Home News Spain caps Covid self-test kit price over rising criticism

Spain caps Covid self-test kit price over rising criticism

Published on January 13, 2022

Spain on Thursday agreed to cap the cost of Covid self-testing antigen kits at just under three euros after the government came under increasing pressure from critics over high prices.

The measure, which comes into force on Saturday, follows weeks of pressure over the soaring price of home tests with customers paying between 7 and 12 euros for a single test.

“The agreement adopted by consensus… has been to set the maximum retail price of the antigen test at 2.94 euros ($3.40),” said Health Minister Carolina Darias.

Darias also said Spain was opening up the third vaccine to those aged between 18 and 39, and that it would now be available five months after having the second dosis rather than the previous waiting time of six months.

Critics say the price cap has come far too late following soaring demand for tests over the Christmas holidays as Omicron cases exploded, causing supply shortages and soaring prices.

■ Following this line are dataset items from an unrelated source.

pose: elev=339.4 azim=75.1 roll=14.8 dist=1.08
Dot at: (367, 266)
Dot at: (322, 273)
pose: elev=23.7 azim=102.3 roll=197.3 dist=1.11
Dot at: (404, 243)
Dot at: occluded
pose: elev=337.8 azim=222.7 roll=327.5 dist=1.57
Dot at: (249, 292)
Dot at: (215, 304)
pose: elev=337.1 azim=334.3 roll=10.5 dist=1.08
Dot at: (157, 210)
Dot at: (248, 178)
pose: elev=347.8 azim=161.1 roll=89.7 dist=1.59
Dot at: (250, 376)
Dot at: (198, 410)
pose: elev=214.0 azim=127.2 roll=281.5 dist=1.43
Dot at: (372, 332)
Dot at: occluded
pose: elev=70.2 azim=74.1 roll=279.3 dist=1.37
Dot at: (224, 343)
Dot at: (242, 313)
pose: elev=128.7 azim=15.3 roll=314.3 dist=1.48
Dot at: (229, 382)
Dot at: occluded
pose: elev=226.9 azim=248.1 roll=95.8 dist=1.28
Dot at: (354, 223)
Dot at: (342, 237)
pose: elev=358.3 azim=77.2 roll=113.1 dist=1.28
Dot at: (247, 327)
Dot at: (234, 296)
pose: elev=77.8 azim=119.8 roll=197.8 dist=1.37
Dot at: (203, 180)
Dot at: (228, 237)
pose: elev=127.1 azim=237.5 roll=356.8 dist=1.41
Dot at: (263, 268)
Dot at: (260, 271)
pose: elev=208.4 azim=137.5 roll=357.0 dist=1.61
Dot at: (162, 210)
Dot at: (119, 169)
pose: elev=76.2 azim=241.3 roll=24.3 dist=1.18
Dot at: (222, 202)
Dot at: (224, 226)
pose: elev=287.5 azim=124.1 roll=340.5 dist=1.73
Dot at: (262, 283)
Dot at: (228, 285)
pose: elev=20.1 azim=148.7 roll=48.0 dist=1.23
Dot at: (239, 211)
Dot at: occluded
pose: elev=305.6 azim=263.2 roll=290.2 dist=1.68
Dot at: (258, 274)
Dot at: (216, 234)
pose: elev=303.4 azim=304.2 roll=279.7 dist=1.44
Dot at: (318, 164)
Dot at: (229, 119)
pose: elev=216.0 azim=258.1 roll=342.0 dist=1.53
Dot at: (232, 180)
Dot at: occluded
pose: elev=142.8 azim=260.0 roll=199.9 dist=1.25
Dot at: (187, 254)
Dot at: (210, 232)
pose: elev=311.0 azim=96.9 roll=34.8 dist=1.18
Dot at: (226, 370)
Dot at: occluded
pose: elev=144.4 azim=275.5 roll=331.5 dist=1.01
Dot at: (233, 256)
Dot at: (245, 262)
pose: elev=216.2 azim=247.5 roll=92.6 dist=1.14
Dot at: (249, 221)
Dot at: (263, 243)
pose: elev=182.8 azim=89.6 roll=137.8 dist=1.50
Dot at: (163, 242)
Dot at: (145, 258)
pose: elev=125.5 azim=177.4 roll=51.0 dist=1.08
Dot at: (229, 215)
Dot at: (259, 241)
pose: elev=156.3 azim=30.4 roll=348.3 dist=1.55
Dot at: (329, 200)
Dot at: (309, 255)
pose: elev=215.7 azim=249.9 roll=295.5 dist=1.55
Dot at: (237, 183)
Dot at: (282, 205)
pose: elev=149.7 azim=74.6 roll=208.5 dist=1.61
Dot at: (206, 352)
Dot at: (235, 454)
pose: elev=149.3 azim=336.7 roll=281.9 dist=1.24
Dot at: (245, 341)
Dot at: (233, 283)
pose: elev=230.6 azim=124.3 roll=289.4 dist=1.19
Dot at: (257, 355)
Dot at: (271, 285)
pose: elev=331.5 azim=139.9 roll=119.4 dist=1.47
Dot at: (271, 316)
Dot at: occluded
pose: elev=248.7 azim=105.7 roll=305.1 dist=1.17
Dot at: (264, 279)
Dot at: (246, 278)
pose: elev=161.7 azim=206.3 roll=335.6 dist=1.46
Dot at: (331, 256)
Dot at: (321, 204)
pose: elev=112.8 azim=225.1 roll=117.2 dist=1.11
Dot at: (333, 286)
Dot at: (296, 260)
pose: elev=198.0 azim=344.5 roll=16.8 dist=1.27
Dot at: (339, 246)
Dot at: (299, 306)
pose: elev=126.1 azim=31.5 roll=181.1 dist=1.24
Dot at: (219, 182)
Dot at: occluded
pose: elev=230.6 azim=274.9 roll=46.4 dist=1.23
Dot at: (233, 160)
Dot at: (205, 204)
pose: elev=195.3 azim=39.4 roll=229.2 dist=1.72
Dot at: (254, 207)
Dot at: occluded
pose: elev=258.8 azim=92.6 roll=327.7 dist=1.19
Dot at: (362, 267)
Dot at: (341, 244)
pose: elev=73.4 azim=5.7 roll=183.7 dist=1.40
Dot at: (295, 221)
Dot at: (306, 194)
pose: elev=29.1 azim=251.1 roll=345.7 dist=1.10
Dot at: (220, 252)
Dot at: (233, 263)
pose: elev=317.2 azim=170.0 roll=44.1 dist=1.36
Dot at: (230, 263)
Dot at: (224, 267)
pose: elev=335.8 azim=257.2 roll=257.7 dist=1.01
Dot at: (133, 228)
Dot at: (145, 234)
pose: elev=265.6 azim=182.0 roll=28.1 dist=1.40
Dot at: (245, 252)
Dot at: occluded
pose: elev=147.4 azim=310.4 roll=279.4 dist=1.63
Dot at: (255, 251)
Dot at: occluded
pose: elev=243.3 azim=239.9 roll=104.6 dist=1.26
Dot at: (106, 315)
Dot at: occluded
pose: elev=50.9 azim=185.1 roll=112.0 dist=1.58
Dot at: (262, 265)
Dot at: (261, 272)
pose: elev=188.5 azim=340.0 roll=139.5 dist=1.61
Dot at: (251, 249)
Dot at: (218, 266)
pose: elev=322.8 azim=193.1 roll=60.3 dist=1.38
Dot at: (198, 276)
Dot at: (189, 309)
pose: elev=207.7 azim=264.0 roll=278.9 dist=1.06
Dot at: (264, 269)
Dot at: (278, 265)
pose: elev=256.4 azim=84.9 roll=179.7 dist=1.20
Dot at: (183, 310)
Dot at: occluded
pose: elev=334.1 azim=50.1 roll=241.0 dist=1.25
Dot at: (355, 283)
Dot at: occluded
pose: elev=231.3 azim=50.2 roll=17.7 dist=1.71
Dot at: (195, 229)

“If (Prime Minister Pedro) Sanchez had any sense, antigen tests would be free. We demand he subsidise them so the maximum price is set at 2 euros,” Teodoro García Egea of the right-wing opposition Popular Party tweeted on Wednesday, two days after the premier pledged to cap the cost.





And consumer rights association FACUA said the new price was “totally unreasonable” and higher than that set in other EU countries, allowing producers to continue making “an enormous profit margin”.

Asked why the price had not been fixed earlier, Darias said it was to protect supply. “The aim was to guarantee supply and once that was established, we moved to regulate the maximum retail price,” she said.

Like most countries in Europe, Spain has been grappling with a surge in Covid cases sparked by the Omicron variant, counting a record number of 179,125 new infections within 24 hours on Wednesday.

So far, the country has confirmed 7,771,367 Covid-19 cases and 90,508 deaths since the pandemic took hold in March 2020.